How A Progressive Software Development Studio Uses .NET
.NET kinda/sorta gets a bad wrap in the open source development world. That's unfortunate because most estimates show two-thirds or more of Fortune 5000 businesses use .NET for some part of their infrastructure.
SDW prides itself on mixing the open source with the enterprise. It's advantageous for progressive, open source, and experimental software builders to have the knowledge necessary to sew organizational change from the inside out.
The following is part one of a three part series describing our .NET application development infrastructure at Skookum Digital Works. We have an amazing team of .NET developers who also know how to slang up-and-coming open source code, so we wanted to specifically share our .NET workflow and the types of projects which benefit or require .NET
.NET & TeamCity
In some of our recent .NET projects here at SDW we've been taking advantage of TeamCity. For those of you who don’t know, TeamCity provides us with a continuous integration platform. What the heck is a continuous integration platform? I'll give you the deets and explain why it makes our lives easier.
The TeamCity platform monitors SDW’s Git repositories for new code commits. Once something new is committed, TeamCity retrieves the latest code and attempts to perform a build. The build runs locally on the TeamCity server using a local install of the .NET framework (We are using .NET, but TeamCity can be used for some other platforms also). You can setup multiple build machines and Windows, Linux, and OSX all work as build agents.

[Stored data]
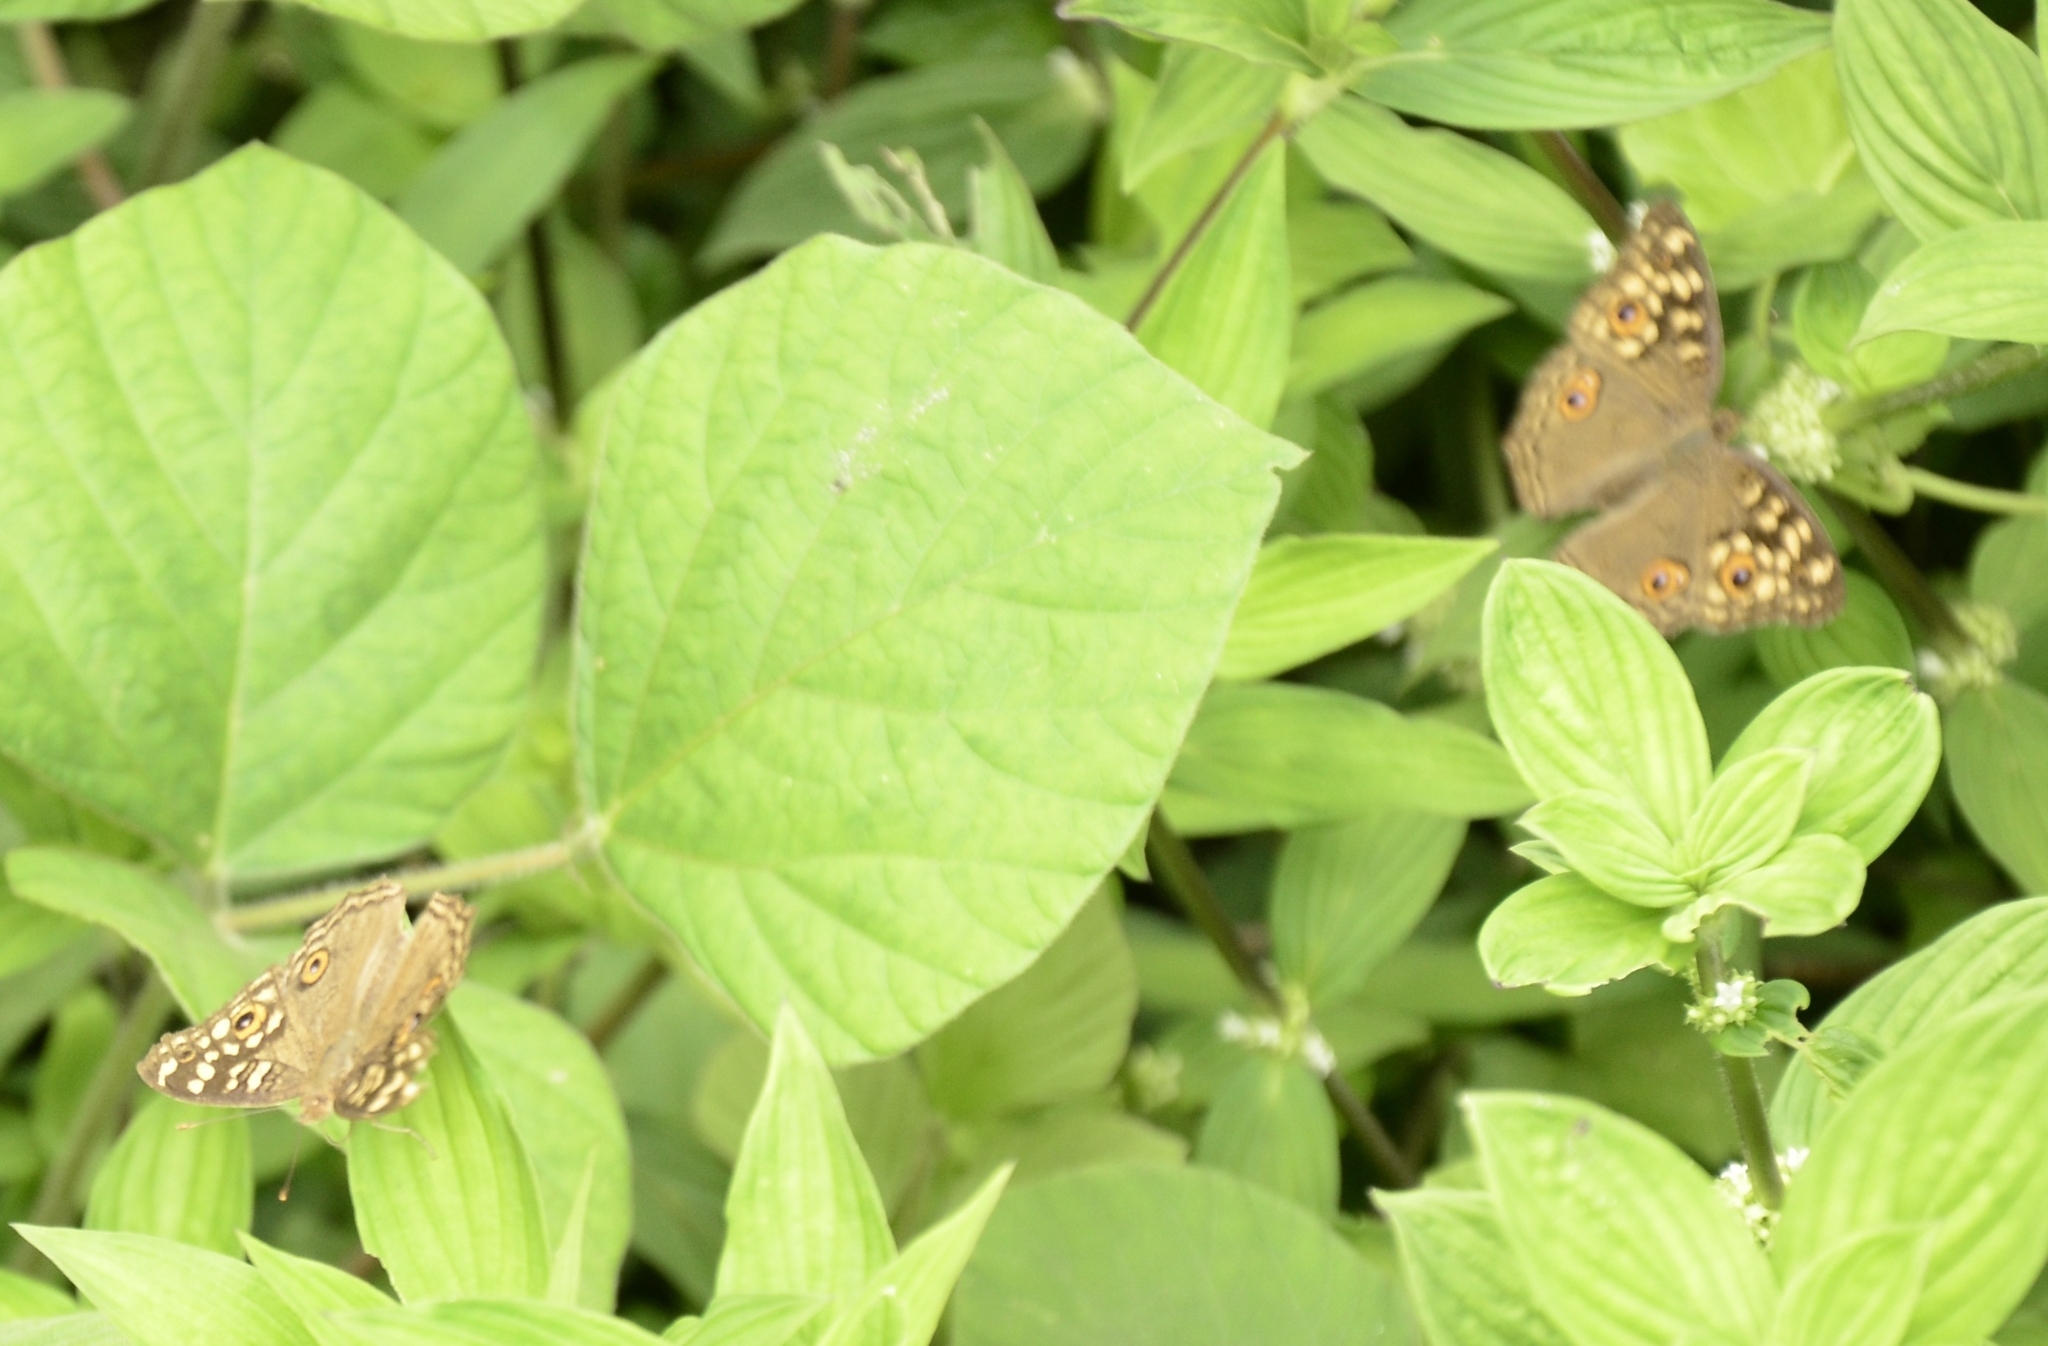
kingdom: Animalia
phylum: Arthropoda
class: Insecta
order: Lepidoptera
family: Nymphalidae
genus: Junonia
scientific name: Junonia lemonias
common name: Lemon pansy
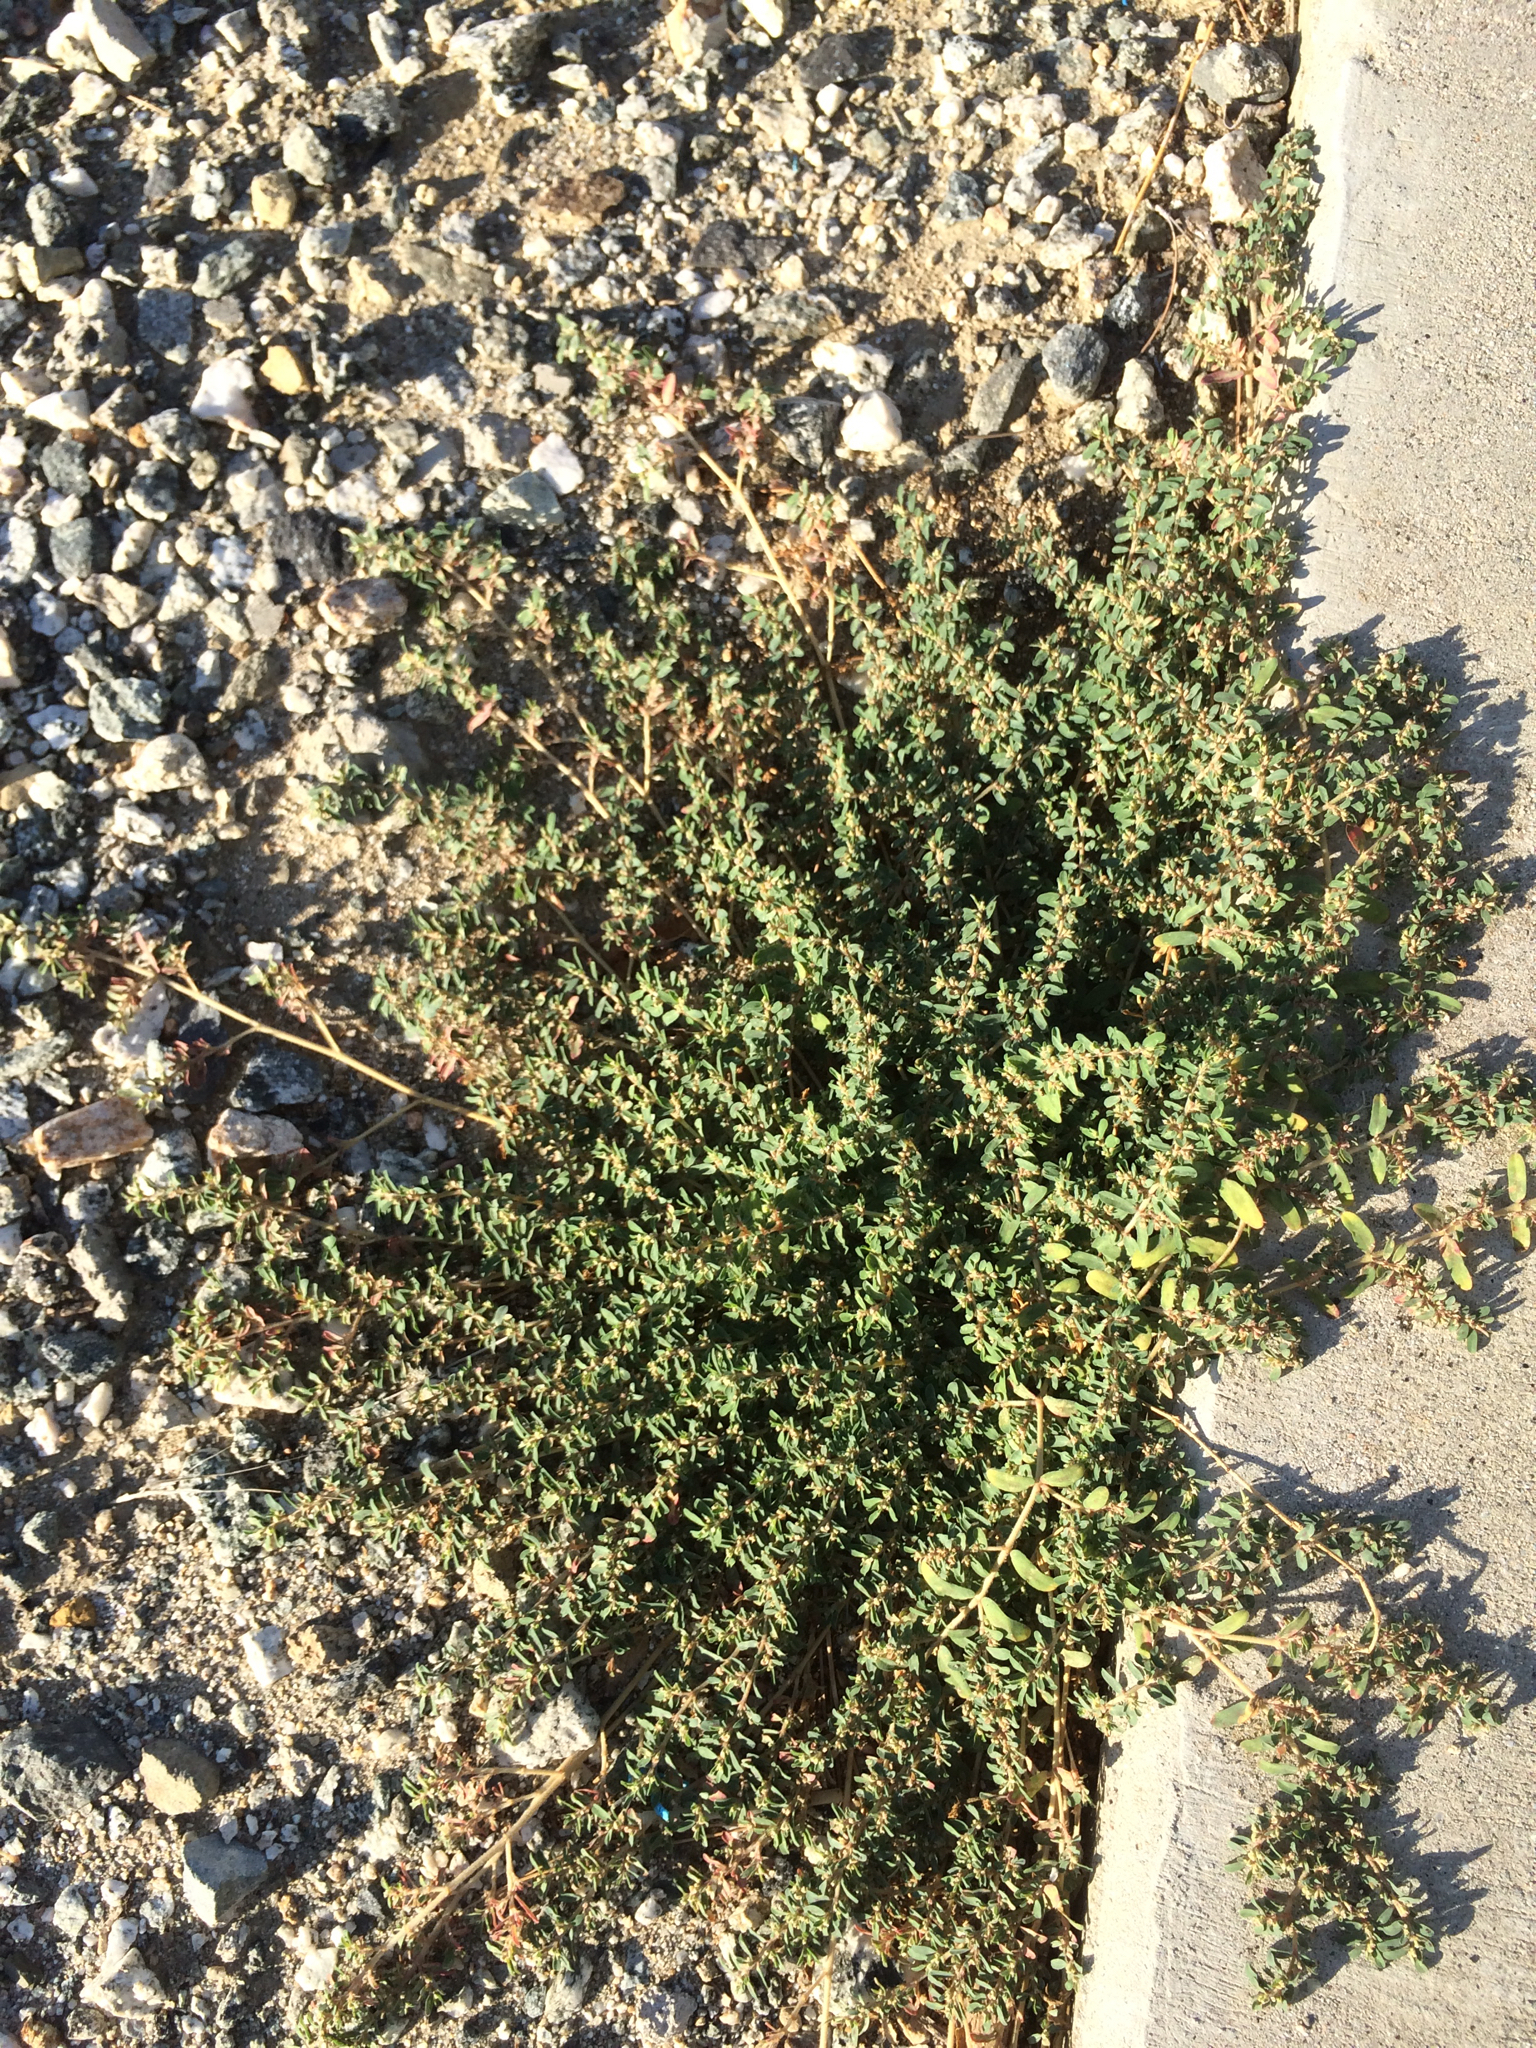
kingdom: Plantae
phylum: Tracheophyta
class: Magnoliopsida
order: Malpighiales
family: Euphorbiaceae
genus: Euphorbia
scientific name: Euphorbia maculata
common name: Spotted spurge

# Apply what you read:
1 - According to the .NET article, which operating systems work as build agents?
2 - Print the .NET article from "How A Progressive" up to and including "the inside out.".
3 - Write what comes next in the .NET article, picking up after its last sentence.

# Answers to each task:
1 - Windows, Linux, and OSX.

2 -
How A Progressive Software Development Studio Uses .NET
.NET kinda/sorta gets a bad wrap in the open source development world. That's unfortunate because most estimates show two-thirds or more of Fortune 5000 businesses use .NET for some part of their infrastructure.
SDW prides itself on mixing the open source with the enterprise. It's advantageous for progressive, open source, and experimental software builders to have the knowledge necessary to sew organizational change from the inside out.

3 -
The benefit of continuous integration is that within minutes of someone checking in some new code, you immediately know if you have a build-able code-base. This is awesome, because it keeps developers in the know about what commit caused the build failure and who committed that code. This way developers can quickly get a failing build back on track, without having to spend time going through source control commits finding the broken code.
Continuous builds are great and all, but what if a developer commits some code that compiles just fine. Then that code changes some functionality that breaks logic the overall application is depending on? That’s where unit tests come in to save the day. In our .NET projects we implement unit tests that verify our application functionality, and with our handy dandy TeamCity installation we can verify that with every code commit. Like continuous builds that happen on each commit, TeamCity will also run the unit tests for the project on every code commit and provide great information about why a failure is happening.
Now, if a developer changes some functionally that is core to the application but forgets to run the unit tests on their machine, TeamCity will let us know if a unit test isn't passing. Also if you want to see how much of your application is covered by your unit tests, you can add some code coverage statistics (through JetBrains dotCover). This can be done for free by just leveraging the built in TeamCity version of dotCover without having to separately purchase a code coverage tool.
So now we have a buildable code base, and we know stuff is stable because all our unit tests have passed. Who’s going to deploy the thing? TeamCity of course. TeamCity can be setup to deploy to a number of environments using various deployment scripts.
Our setup uses a PowerShell script to deploy our Development and QA git branches to our Windows Azure servers. With this power, we always have the latest stable code in an environment that is ready for testing. Also, developers don’t have to worry about taking the time to push code to the test environments to keep them up to date. If you're interested to see how this deployment works, we got our guidance from a blog post on Scott’s Blog.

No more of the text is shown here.